This election season is extraordinary as elections go. There is a climate of conflict nationally as the Republican presidential candidates compete with each other to present their Tea Party bona-fides.
It is hard to tell if their zeal is not mainly to discredit and unseat President Barack Obama. They are upset, but they are not alone. Many on both sides feel that the country is on the wrong track. With so much that is unsettling, does anybody care, or take responsibility?
It is not even clear that the political process is working. Paralleling that is the recently emerging groundswell of discontent across the country, called Occupy Wall Street, decrying the wealth gap.
Here, it is Occupy Together Otsego. The declining prospects for the middle class, and the rising misery of more and more "surplus people," seem to constitute a generic un-American trend to many leaning toward the left.
In our area, people began to realize how destructive gas drilling has been in other areas like Wyoming and Pennsylvania. There arose a kind of urgency for examining this matter here.
The Otsego Republicans essentially seemed to turn a blind eye, frustrating many constituents. By exercising their power to do almost nothing in the face of constituent clamor, these Republicans managed to spark off a new political party! It is called Sustainable Otsego.
A populist kind of reaction arose against the Republican approach of business-as-usual in the face of fracking. Sustainable Otsego quickly morphed into a grass roots, democracy-oriented movement looking at the overall community interest.
Conservative both environmentally and economically, SO is radical in terms of openness and democratic process. Questioners were not willing to be patted on the head with pat reassurances about the good faith of the drillers, or the reliability of the DEC to enforce protections (with the agency being cut back).
All knew that powerful energy interests will lobby, mislead and meddle in local affairs. Now SO has fielded more than 30 pro-home rule candidates, 11 of whom are on Sustainable Otsego's own ballot line, with more than 20 more endorsed as anti-fracking.
Democratic candidates are essentially against fracking. But fracking is not just a single-issue matter. It is a game-changer that brings into focus how government and politics interact. It speaks to the issue of leadership.

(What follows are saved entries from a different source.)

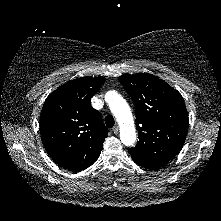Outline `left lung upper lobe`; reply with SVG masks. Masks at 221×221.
<instances>
[{"label": "left lung upper lobe", "mask_w": 221, "mask_h": 221, "mask_svg": "<svg viewBox=\"0 0 221 221\" xmlns=\"http://www.w3.org/2000/svg\"><path fill=\"white\" fill-rule=\"evenodd\" d=\"M118 79L135 105L139 141L128 150L132 159L167 164L183 147L188 131V113L181 94L148 73Z\"/></svg>", "instance_id": "left-lung-upper-lobe-1"}]
</instances>
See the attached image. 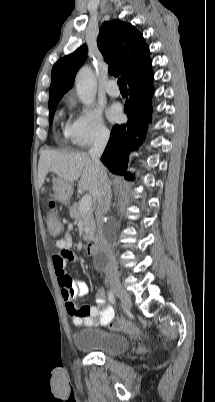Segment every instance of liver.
Wrapping results in <instances>:
<instances>
[{
  "instance_id": "obj_1",
  "label": "liver",
  "mask_w": 215,
  "mask_h": 402,
  "mask_svg": "<svg viewBox=\"0 0 215 402\" xmlns=\"http://www.w3.org/2000/svg\"><path fill=\"white\" fill-rule=\"evenodd\" d=\"M53 172L65 182L79 180L78 187L89 191L97 198L98 175L91 157L86 153H65L53 150L41 152L38 164V187L44 184L45 177Z\"/></svg>"
}]
</instances>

Anti-fracking candidates have explored myriad ramifications gas drilling would hold for us. Dangers include lower air quality, water contamination, road degradation.
There are questions about property rights and property values being compromised. There would be 24-hour lights, noise and an influx of transient-industry workers.
We can breathe deeply of fresh and fragrant air, drink from clean and sparkling sources of water and gaze out over fields and forests green. About 35 percent see piles of green to harvest for the bank.
There is a kindred relationship between Democrats and their new sibling, Sustainable Otsego. Both want leadership to be responsive to the citizens. Both want low taxes and home rule.
The county should work to expand access to broadband services to encourage business here. Matters like getting out of MOSA, managing (not privatizing) Otsego Manor and providing forward-looking, long-term services mean unseating the incumbents.
Increasingly it is recognized that governing by committee is less than functional or efficient. Finding a way to add a professional manager in county government is important. But the most important issue of all this election offers the chance to get new leadership to face the many challenges coming along.
Once elected, officials have the duty to convert from campaigning to cooperation in providing fair government. In office, they must distinguish between rhetoric and cooperation. The current pattern of treating some constituents, and some colleagues, as enemies is dysfunctional.
Party loyalty cannot score ahead of being competent. For instance, appointing all committee chairmen from only one party serves power, not performance. Responding with passivity or hostility to community concerns is irresponsible.
Otsego County Rep. James Powers, R-Butternuts, once stood up 60 people who had invited him to meet, and when he finally did so, he stacked the deck by bringing allies in to argue rather than inquire about issues.
We need people who can respect and work with fellow office-holders, as well as with citizens. The recurring behavior of Carleton Delameter during Oneonta Town Board meetings, for example, was commonly infused with public disrespect and rudeness toward the supervisor, whom he is now trying to unseat. If he cannot honor that office, he should not seek to fill it.